No sane individual commits that much of his time towards anything, be it hobby or spouse or even self, unless it's a necessity. Either for money or soul, McGriff needed baseball. He still needs baseball. Old DRB columnist and McGriff co-host Matt Sammon has told me in the past that many voters have assured McGriff that he will one day grace the Halls. Those folks will one day write up McGriff as the clean slugger; the white knight amongst tainted pawns, fraudulent kings, and chemistry major queens. Truth be told, that's like labeling him the dumbest kid in the class. Right or wrong, whether McGriff enhanced or not does nothing for me.
Popular to contrary belief, numbers do not and have never driven my passion for baseball. I was a fan before I read Nate Silver or Jonah Keri, before I bought The Book or made my first WAR spreadsheet, I was a fan in part because of players like Fred McGriff.

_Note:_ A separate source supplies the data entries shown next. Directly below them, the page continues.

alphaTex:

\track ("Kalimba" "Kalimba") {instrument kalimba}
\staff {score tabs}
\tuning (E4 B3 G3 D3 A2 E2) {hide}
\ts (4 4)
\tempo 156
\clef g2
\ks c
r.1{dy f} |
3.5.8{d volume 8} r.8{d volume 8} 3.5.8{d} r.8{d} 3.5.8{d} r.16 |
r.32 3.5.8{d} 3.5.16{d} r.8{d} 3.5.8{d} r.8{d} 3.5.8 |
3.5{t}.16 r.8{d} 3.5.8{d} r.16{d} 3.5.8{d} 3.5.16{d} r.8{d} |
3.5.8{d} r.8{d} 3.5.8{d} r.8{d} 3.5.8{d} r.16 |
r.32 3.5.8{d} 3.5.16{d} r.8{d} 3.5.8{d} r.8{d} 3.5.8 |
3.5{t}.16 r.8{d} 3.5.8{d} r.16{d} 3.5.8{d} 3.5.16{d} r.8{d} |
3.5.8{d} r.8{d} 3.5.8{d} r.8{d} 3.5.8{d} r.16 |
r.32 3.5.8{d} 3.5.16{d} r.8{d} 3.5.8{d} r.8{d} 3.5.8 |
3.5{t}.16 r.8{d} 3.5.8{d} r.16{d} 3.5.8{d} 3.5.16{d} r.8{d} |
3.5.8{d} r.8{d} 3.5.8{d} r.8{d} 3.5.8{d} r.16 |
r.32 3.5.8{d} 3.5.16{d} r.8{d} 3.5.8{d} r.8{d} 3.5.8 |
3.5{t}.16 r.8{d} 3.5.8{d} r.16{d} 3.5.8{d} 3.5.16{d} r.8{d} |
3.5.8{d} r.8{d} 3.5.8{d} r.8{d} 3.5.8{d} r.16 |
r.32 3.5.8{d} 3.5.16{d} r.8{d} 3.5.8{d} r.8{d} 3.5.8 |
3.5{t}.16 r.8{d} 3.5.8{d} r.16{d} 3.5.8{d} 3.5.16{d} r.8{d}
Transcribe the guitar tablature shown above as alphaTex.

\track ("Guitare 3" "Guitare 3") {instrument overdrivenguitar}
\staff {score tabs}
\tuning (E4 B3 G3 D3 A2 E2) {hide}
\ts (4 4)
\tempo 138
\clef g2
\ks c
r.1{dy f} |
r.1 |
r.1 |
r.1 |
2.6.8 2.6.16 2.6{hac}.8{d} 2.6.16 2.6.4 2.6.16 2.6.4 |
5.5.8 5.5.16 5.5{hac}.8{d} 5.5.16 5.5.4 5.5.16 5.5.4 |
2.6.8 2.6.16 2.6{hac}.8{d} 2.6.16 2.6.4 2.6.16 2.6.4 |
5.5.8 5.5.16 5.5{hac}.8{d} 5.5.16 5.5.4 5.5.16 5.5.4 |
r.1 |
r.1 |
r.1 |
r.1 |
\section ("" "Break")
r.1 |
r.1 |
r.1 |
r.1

The Hall of Fame isn't a good measure of performance or talent. In 150 years though, I won't be here (and neither will anyone else who saw McGriff play) to tell folklore about McGriff's swing. But that silly old plaque will. As will part of my baseball fandom.
I'll admit this is an odd situation. I'm someone who prides himself in mostly objective analysis. To wish for someone's entry based mostly on subjective reasoning is probably going to have me labeled a hypocrite or something equally negative. At the same time I didn't even vote McGriff on the SBN HOF ballot because I thought we were trying to produce a true barometer of performance. I guess my only defense is that McGriff is the first player with the potential to get into the Hall who did more than simply suit up as a Ray. The very first player. Don't we all want that first time feeling to come sooner than later?
Fun fact: McGriff finished shy of 500 homers but his HR/AB is higher than five members of the 500 HR club: Eddie Murray, Mel Ott, Rafael Palmeiro, Ernie Banks, and Gary Sheffield. Seven home runs over the course of a career being the difference between HOF and no HOF is silly.